White, gazetecilerin Gazze’de olup biteni aktarırken kullandıkları terimlere ve bağlama çok dikkat etmeleri gerektiğini vurguladı.
Gazze’de kaybedilen canların kim olduğunun incelenmeye değer olduğunu belirten White, “Özellikle Batı medyasında bu konunun (Gazze) ele alınışında eşit bir yaklaşım göremiyoruz.” dedi.
İsrail’in rehin aldığı kişilerin “rehine” değil “tutuklu” olarak belirtildiğini kaydeden White, bu dilin kullanılmasının “kabul edilemez önyargıyı, basmakalıbı ve ayrımcılığı” barındırdığını dile getirdi.
White, medyanın çoğu zaman bunun farkında olmadığına dikkati çekerek, bu farkındalık eksikliğinin büyük sorun olduğunu vurguladı.
“Gazze savaşında ilk kez medyanın seçim yapmakta zorlandığını görüyoruz”
İsrail’in yabancı basın mensuplarının Gazze’ye girişine izin vermemesini değerlendiren White, “Her zaman çatışma ve benzeri alanlarda olduğu gibi, bunun nedeni gazetecilerin olup biteni incelemeye yaklaşmasını istememeleridir.” diye konuştu.
White, siyasi liderlerin, gazetecilerin tam olarak neler olup bittiğini anlatmalarını istemediklerine işaret ederek, bir çatışmada tüm tarafların mesajı kendi çıkarlarına uyacak şekilde manipüle etmek için ellerinden geleni yaptığını söyledi.
“Gazze savaşında ilk kez medyanın, açık ve önemli soruların sorulduğu konuları nasıl haberleştireceği hususunda gerçekten seçim yapmakta zorlandığını görüyoruz.” diyen White, uluslararası insancıl hukukun rolünün, şiddet mağduru insanlara ve sivillere yönelik muameleye ilişkin soruların sadece bir tarafın değil, olaya dahil olan herkesin hesap vermesi ve insanlığın temel değerlerine gerçekten saygı gösterilmesi olduğunu dile getirdi.

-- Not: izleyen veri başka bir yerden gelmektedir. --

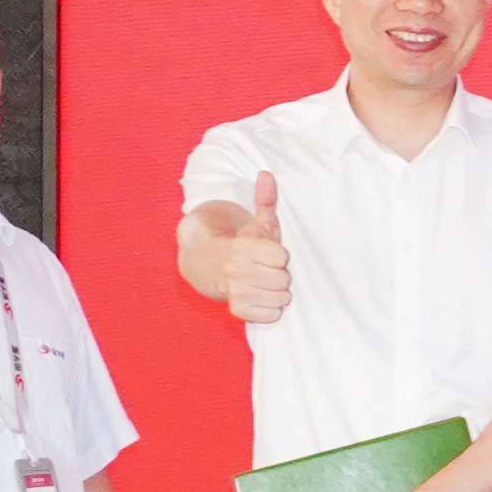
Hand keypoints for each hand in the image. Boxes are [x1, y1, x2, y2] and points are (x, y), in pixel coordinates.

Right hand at [218, 173, 294, 324]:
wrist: (207, 266)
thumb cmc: (241, 243)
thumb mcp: (255, 222)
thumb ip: (265, 200)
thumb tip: (267, 174)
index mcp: (242, 248)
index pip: (282, 256)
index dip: (280, 255)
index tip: (270, 254)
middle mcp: (236, 271)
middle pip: (283, 279)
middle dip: (281, 274)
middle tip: (269, 270)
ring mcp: (235, 292)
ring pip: (280, 299)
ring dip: (278, 293)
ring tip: (266, 283)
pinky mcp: (237, 310)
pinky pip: (270, 316)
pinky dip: (271, 310)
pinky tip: (262, 297)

“Medya, kamuoyunun bu savaşla ilgili açık kaygılarına yanıt vermekte başarısız oldu”
White, Batı’daki bazı medya kuruluşlarının İsrail-Filistin çatışmasına ilişkin tutumuna işaret ederek, “Pek çok Avrupa medyasının ve birçok Batı medyasının, bu savaşın aktarılma biçiminde İsrail çıkarlarına yönelik ağır önyargıya sahip olduğunu görmek gerçekten hayal kırıklığı yaratıyor.” ifadelerini kullandı.
Bunun, “medyanın hikayeyi dürüst ve doğru şekilde anlatmak için çok daha fazlasını yapması gerektiğini” gösterdiğini kaydeden White, Gazze’de yaşananların “dünya çapında iyi anlaşılan küresel bir çatışma” olduğunu, Avrupa’nın ve dünyanın dört bir yanındaki büyük şehirlerde gösteri ve protestolara binlerce insanın katılmasının bunun kanıtı olduğunu vurguladı.
White, Gazze’de yaşananın “küçük bir yerel anlaşmazlık” olmadığını kaydederek, “Medyanın, dünya başkentlerinin sokaklarında milyonlarca insan tarafından ifade edilen, gerçekte olup bitenlerin kabul edilemez olduğu yönündeki yaygın kamuoyu kaygısını doğru şekilde yansıtması iyi olacaktır.” değerlendirmesini yaptı.
Gazze’deki “insani ara”nın medyanın baskısıyla değil insanların protesto yaparak gerçekleştiğini kaydeden White, şunları kaydetti:
“Medya, kamuoyunun bu savaşla ilgili açık kaygılarına yanıt vermekte başarısız oldu, bunun bedelini ağır ödeyecektir. Çünkü yine, kendi bakış açılarını yansıtacak şekilde güvenebilecekleri bilgileri sunabilmek, halkın medyaya ve gazeteciliğe olan güveninde temel bir çöküş anlamına geliyor.”